Peter bravely speaks to the ghost who claims to be Jesus, which by the way is exactly what a ghost from Satan would say, right? Peter is skeptical so asks the ghost to do a trick to prove he is Jesus. Why he didn’t ask him what he ate last night or his mother in law’s maiden name, I don’t know. The trick is to let him walk on the water, like the ghost. The ghost shrugs. Says try. Peter does and sinks. Why? People can’t walk on water. Not during a storm. Not when it is glassy calm. There is this thing called gravity and physics that tells us we sink when we step out of the boat. Peter sank.
Your next question might be then why did Jesus invite him to come out of the boat? To that, I simply suggest that it was Peter’s idea not Jesus’. Whatever I know about God, I know for sure that God lets us find out where our bad ideas lead us. The better question I think, is why did Peter get out of the boat? Why did he doubt that Jesus who put them in the boat, wouldn’t protect him? Why didn’t he trust that the best place for him when the storms of this world rage, is that boat? Why? Because he didn’t trust Jesus, God, the boat, his friends on the boat when the storm kicked up. It is when we are alone and terrified that doing something stupid makes sense.

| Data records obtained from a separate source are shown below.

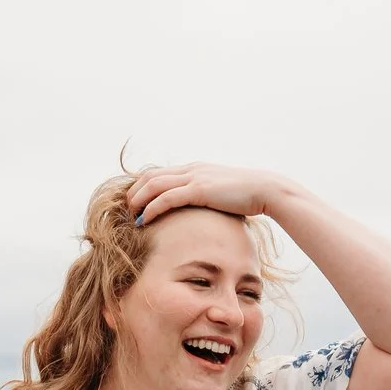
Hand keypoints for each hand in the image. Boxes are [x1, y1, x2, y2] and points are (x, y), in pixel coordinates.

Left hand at [124, 163, 293, 226]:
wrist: (266, 190)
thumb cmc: (247, 196)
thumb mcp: (222, 194)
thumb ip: (208, 198)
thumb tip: (201, 214)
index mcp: (194, 169)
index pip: (158, 173)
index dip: (141, 187)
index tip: (133, 204)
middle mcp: (190, 169)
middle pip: (149, 176)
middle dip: (133, 193)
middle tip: (124, 211)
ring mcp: (194, 177)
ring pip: (153, 184)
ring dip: (137, 200)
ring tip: (129, 216)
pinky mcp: (199, 190)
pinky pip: (166, 198)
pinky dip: (151, 208)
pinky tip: (143, 220)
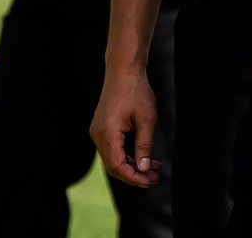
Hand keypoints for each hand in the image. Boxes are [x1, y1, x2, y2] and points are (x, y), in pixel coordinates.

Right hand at [91, 69, 162, 187]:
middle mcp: (98, 134)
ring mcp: (98, 131)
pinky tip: (142, 157)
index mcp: (107, 133)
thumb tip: (143, 169)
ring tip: (153, 168)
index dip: (133, 177)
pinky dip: (126, 155)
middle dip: (134, 175)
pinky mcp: (101, 128)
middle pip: (113, 165)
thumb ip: (144, 145)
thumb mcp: (146, 119)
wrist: (123, 70)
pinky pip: (112, 148)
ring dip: (131, 166)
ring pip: (112, 158)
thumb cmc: (136, 91)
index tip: (149, 181)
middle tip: (154, 178)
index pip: (117, 166)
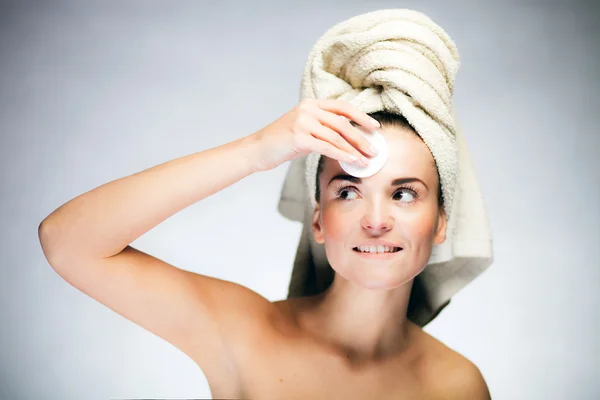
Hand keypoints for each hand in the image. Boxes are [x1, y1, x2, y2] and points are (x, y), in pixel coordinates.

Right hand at [250, 99, 380, 170]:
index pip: (343, 107)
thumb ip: (323, 127)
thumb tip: (348, 137)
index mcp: (311, 104)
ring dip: (355, 150)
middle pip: (343, 124)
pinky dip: (342, 154)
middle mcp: (308, 109)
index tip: (375, 127)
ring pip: (337, 136)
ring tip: (367, 160)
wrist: (257, 150)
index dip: (361, 117)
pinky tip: (352, 161)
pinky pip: (327, 147)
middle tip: (374, 150)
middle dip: (362, 138)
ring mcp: (303, 122)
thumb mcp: (303, 128)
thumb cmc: (281, 143)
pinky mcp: (299, 137)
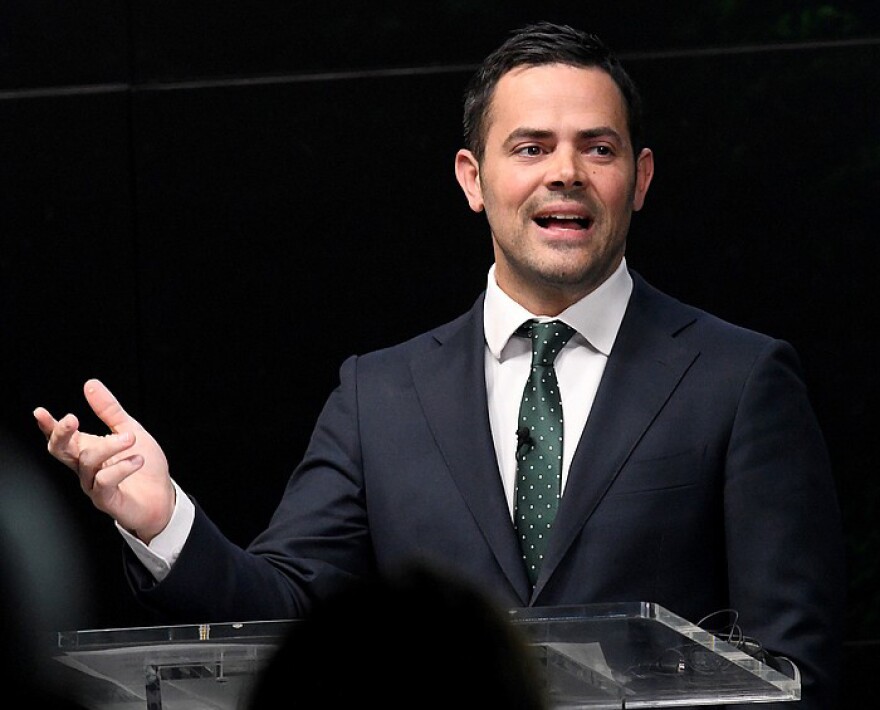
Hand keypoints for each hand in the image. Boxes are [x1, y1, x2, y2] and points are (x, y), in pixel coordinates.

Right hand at [33, 378, 174, 542]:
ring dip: (109, 446)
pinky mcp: (105, 500)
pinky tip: (137, 460)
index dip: (48, 426)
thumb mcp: (129, 430)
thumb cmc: (145, 465)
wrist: (163, 497)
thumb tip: (91, 385)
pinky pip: (104, 481)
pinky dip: (121, 467)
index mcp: (87, 449)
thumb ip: (109, 410)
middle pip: (60, 451)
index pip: (61, 437)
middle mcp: (85, 468)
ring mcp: (93, 485)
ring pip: (88, 461)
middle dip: (62, 434)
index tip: (40, 412)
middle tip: (72, 419)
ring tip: (131, 438)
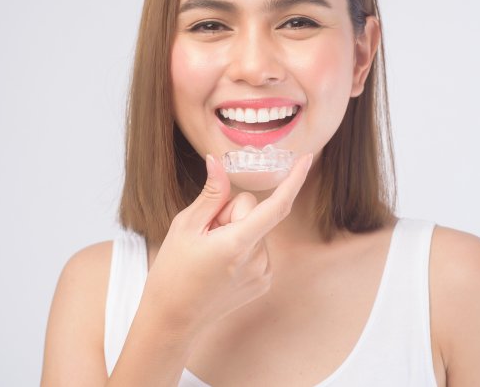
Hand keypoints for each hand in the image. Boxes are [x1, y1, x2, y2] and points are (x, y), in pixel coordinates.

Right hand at [142, 152, 312, 336]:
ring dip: (236, 232)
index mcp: (238, 244)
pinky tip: (220, 264)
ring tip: (211, 254)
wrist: (173, 319)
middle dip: (231, 213)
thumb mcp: (185, 226)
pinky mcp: (263, 282)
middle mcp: (258, 260)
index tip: (306, 159)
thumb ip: (211, 194)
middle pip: (254, 212)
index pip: (276, 206)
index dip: (294, 180)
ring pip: (256, 229)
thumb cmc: (173, 272)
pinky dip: (242, 247)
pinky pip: (258, 247)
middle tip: (205, 235)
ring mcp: (263, 273)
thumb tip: (218, 162)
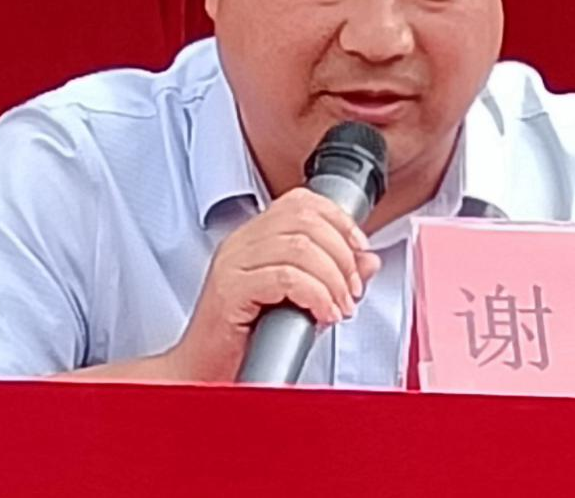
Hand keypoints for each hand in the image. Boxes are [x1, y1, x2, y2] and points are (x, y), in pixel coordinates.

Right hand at [166, 187, 381, 381]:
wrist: (204, 373)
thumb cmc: (247, 339)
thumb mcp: (301, 300)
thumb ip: (335, 276)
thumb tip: (369, 261)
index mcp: (254, 236)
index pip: (301, 201)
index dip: (339, 220)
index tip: (359, 250)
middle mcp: (241, 242)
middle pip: (305, 220)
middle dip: (342, 254)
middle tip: (353, 288)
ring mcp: (232, 263)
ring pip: (299, 248)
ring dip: (333, 279)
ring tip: (340, 306)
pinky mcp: (230, 290)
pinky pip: (285, 278)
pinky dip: (316, 295)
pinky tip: (323, 314)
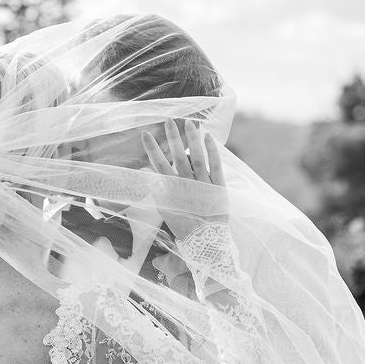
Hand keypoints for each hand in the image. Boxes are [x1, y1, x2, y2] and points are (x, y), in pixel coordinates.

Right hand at [142, 122, 227, 245]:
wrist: (206, 243)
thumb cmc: (185, 227)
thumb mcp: (167, 210)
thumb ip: (157, 192)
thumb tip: (147, 175)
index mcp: (172, 191)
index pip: (159, 166)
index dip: (152, 150)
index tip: (145, 134)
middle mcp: (187, 185)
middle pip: (178, 157)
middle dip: (173, 138)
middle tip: (169, 120)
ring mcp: (204, 185)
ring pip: (197, 157)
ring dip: (192, 139)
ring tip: (189, 122)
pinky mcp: (219, 187)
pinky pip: (216, 165)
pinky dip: (213, 150)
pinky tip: (209, 136)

Verse 31 ends. “You of little of faith. Why did you doubt?” Maybe, it is not a rebuke of Peter whose faith was so small he couldn’t believe that he could walk on water. Maybe, it is a lament that Peter, the disciples, all of us doubt that God is with us in the midst of the storms of our life. Jesus put his most trusted followers safely in a boat because he knew that was the best place for them in the storm ahead. When the storm kicked up, they doubted God was present. Their doubt made them terrified on the stormy seas. Their terror that God had abandoned them, our terror that God has abandoned us, breaks God’s heart and is behind Jesus’ sadness in verse 31.
Every week for fourteen years I have stood with someone in this congregation as they have confronted pain, tragedy, heartbreak. The death of friends, children, parents. The breaking of relationships, marriages, friendships. The financial collapse that follows job losses, divorce, medical maladies. I never have an answer for why. I always though, witness the what next. If people stay in the boat, friends and family in this church will rally around each other when we are at our lowest and the storms are at their strongest. I have seen this boat protect the most vulnerable among us. The power of staying together helps us do the hard work of faith, believing God is here, even when it seems like God is absent.
No matter how scary it gets, no matter how much the waves are battering our little boat, no matter how much more powerful the forces of destruction seem than the ability of us to keep our heads above water, we are better off in this boat together than outside of it alone. Stay in the boat. You help me believe in the storms of my life. I help you believe in the storms of your life. Stay in the boat with me and I will stay with you.